With Metro Manila and the rest of the country going into a relaxed quarantine, infections may rise again. The country’s delayed and problematic response to the COVID-19 is still felt 3 months after a national public health emergency was declared. From lack of mass testing and contact tracing, this is further exacerbated by data integrity issues raised against the Department of Health coronavirus tracking systems. (READ: Despite GCQ, Metro Manila still far from winning COVID-19 battle)
With global lockdowns easing up towards the last quarter of 2020, it is projected that overseas work would again be in demand. As global trade opens and rebounds, seafarers are redeployed and work in oil and petrochemicals need more workers and aggregate demand increases.
While remittances dropped during the lockdowns, this will again increase and can surpass previous highs. The bulk of remittances mostly come from the US, Europe, and Middle East. This will be complemented by an expanding business process-outsourcing sector (BPO) brought about by a shift to a digital economy.
Of course, China’s expansionary project will zoom in on the Philippines becoming its satellite province. The engine of mass consumption once again will restart unless drastic behavioral change happens. (READ: China-led AIIB approves $750-million loan for PH's virus response)

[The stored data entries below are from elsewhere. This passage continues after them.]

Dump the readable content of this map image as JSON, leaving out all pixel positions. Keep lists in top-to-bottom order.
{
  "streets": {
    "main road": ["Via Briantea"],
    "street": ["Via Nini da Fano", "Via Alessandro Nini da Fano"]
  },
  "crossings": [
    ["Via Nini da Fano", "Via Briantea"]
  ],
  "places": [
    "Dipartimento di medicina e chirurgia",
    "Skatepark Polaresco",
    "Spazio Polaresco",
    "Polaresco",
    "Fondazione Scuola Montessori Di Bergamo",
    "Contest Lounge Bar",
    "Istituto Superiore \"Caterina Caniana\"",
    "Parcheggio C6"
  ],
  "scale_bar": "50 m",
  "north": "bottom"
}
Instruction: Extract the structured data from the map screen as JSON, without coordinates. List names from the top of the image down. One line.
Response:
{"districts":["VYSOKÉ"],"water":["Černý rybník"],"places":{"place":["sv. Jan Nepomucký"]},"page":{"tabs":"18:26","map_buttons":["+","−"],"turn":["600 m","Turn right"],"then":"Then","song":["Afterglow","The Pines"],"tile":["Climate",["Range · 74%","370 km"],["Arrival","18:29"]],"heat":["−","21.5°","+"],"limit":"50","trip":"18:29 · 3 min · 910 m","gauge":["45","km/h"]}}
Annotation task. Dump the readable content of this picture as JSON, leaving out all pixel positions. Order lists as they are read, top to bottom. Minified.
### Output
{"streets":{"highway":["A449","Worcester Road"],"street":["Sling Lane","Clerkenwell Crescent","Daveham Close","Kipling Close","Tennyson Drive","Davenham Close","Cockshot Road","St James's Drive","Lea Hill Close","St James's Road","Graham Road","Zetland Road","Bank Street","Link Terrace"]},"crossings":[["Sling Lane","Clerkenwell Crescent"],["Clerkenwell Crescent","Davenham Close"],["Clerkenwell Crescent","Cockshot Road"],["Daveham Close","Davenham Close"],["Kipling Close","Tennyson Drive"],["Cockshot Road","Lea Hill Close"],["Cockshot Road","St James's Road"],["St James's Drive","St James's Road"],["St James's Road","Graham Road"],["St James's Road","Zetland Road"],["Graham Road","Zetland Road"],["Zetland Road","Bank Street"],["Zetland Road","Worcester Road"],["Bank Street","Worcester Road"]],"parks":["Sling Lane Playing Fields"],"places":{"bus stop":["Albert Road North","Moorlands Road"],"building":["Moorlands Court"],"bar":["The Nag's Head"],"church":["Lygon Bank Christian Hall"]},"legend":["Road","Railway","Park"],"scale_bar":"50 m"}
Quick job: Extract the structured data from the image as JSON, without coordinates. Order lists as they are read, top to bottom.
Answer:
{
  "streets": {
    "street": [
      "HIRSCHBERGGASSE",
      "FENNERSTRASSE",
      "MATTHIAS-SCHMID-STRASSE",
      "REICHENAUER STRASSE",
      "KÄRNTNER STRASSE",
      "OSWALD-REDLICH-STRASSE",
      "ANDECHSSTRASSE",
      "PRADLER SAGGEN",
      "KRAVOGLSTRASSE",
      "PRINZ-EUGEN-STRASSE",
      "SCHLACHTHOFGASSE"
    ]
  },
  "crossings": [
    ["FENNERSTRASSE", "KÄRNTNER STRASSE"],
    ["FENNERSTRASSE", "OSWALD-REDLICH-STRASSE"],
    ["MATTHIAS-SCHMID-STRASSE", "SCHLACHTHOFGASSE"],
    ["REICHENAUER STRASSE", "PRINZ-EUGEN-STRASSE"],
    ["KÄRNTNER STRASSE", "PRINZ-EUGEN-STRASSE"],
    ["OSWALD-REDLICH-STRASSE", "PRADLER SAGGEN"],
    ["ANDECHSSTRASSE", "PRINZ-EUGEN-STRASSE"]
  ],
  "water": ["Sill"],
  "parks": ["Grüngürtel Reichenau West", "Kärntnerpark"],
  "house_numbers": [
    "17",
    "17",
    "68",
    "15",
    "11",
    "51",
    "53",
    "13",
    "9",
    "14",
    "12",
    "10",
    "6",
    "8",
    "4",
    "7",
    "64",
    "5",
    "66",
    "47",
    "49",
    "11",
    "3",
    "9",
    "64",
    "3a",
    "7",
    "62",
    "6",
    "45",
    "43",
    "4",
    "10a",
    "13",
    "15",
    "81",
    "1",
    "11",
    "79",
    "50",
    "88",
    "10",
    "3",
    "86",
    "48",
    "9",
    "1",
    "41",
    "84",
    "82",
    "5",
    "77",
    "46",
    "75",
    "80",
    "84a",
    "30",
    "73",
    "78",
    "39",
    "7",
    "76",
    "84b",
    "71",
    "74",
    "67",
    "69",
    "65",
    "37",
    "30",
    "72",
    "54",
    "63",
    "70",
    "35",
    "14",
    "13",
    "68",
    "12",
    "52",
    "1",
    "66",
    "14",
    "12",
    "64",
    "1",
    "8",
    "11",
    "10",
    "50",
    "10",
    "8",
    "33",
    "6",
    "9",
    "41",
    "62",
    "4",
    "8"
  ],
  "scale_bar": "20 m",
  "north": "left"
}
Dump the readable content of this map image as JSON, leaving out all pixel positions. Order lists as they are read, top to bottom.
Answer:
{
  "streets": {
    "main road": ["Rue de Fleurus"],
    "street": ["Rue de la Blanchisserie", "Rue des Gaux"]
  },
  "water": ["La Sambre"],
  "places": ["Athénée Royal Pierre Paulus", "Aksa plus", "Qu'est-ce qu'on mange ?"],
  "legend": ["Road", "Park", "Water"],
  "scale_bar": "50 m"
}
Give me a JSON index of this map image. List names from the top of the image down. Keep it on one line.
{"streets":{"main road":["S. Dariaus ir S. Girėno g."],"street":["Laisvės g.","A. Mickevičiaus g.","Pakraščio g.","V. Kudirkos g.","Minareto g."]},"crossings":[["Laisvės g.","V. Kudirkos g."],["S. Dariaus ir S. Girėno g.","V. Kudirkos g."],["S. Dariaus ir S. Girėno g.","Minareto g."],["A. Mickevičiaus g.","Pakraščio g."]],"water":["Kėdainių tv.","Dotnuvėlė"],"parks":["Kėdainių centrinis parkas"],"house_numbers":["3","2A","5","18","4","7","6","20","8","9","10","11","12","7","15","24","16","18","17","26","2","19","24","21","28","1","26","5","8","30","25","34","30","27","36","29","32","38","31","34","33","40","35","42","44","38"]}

Going into a post-lockdown phase after a 75-day business standstill can be a tripwire for a second wave of massive infections. With delays in mass testing and unorganized contact tracing systems for coronavirus infections, a swell in infections more massive than before can be economically disastrous.
Without the vaccine, everyone is not safe and we should not let our guard down. Meanwhile, Malacanang’s direction is opening the valves that closed the economy and not to wait for additional time needed to flatten the curve as experts are suggesting.
Despite mobility issues and traffic chaos arising from physical distancing measures, government is pushing for a W-shape recovery strategy. The trade-off is clear – economy trumps public health. In both scenarios, lives will be saved either from hunger or infection, ultimately leading to more deaths.
As a national policy, everyone should be treated as an essential worker and should not be a sacrificial lamb in the altar of economic trade-offs. – Rappler.com
Tom Villarin is former congressman of Akbayan Party List in the 17th Congress. He authored the law Institutionalizing the 4Ps and the Safe Spaces Act, co-authored the Universal Health Care Law, Expanded Maternity Leave Law, Free Tertiary Education in Public Schools, and the vetoed Anti-Contractualization Law, among others.